■ **SELECTED EXCERPT**
-*-

# Ever Change Someone?



## ClassicRockr (Sep 30, 2014)

Ever show/suggest to someone how they could relax more and enjoy life better? Ever show someone how to have fun? Ever changed someone's looks and they loved that you done it? Ever help someone stop a bad habit they had?


----------



## ClassicRockr (Sep 30, 2014)

Well, when I first met my wife, she was wearing the old "pointed" type cowboy boots and basically knew nothing about the sport of rodeo. At the time, on weekends, I was involved with professional rodeo. I was wearing, like a lot of ropers I knew, "Roper" style boots (low heel and rounded front). These boots were specifically made for both Team Ropers and Tie-Down Ropers b/c they fit so well into the stirrup of the saddle. I showed my wife the style of boot I was wearing and told her that she'd look "really cool" in a pair of them. She liked mine, so we headed to a Western store and I bought her a pair of black Roper boots. As I thought, she looked great in them. After a few months, we both bought a pair of Ariat Lace-Up Roper boots. We both looked good in them as well.

-*-

■ **DATASET SECTION**

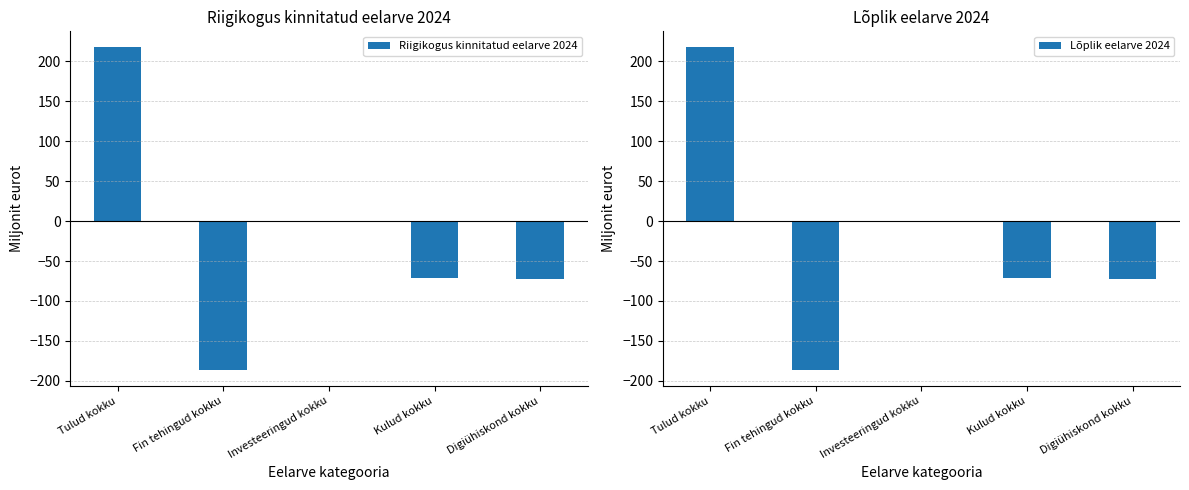

What is the label of the 4th bar from the right?

Fin tehingud kokku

-*-

■ **EXERCISE REQUIREMENTS**
Carry on the forum thread on changing someone for the better, starting right after the last post's final sentence.

■ **REPLY TO THE TASK**
I took her to many rodeo's, after we first met, and she learned about each event and the "rodeo lingo" that was used. She was very thankful towards me for doing this, but not so much her mom. Her mom said "why can't these guys just accept her for the way she is"? Her mom just couldn't understand why she had to learn about the different events and the "lingo". I told her mom, "I know these guys and they will think she is just some "Buckle Bunny" directly from a nightclub." Well, she was at one time, but not anymore. 
She wanted to be a part of rodeo and I helped her be just that.

How did she change me? She helped me stop using/"dipping" Skoal. It didn't bother her that I used the stuff, but as time went on, we both knew that I needed to stop. She helped me to learn to say "please" and "thank you" more.


----------



## ClassicRockr (Oct 1, 2014)

Hummmm, nobody ever "help" someone to change their personality, looks, whatever?


----------



## SeaBreeze (Oct 1, 2014)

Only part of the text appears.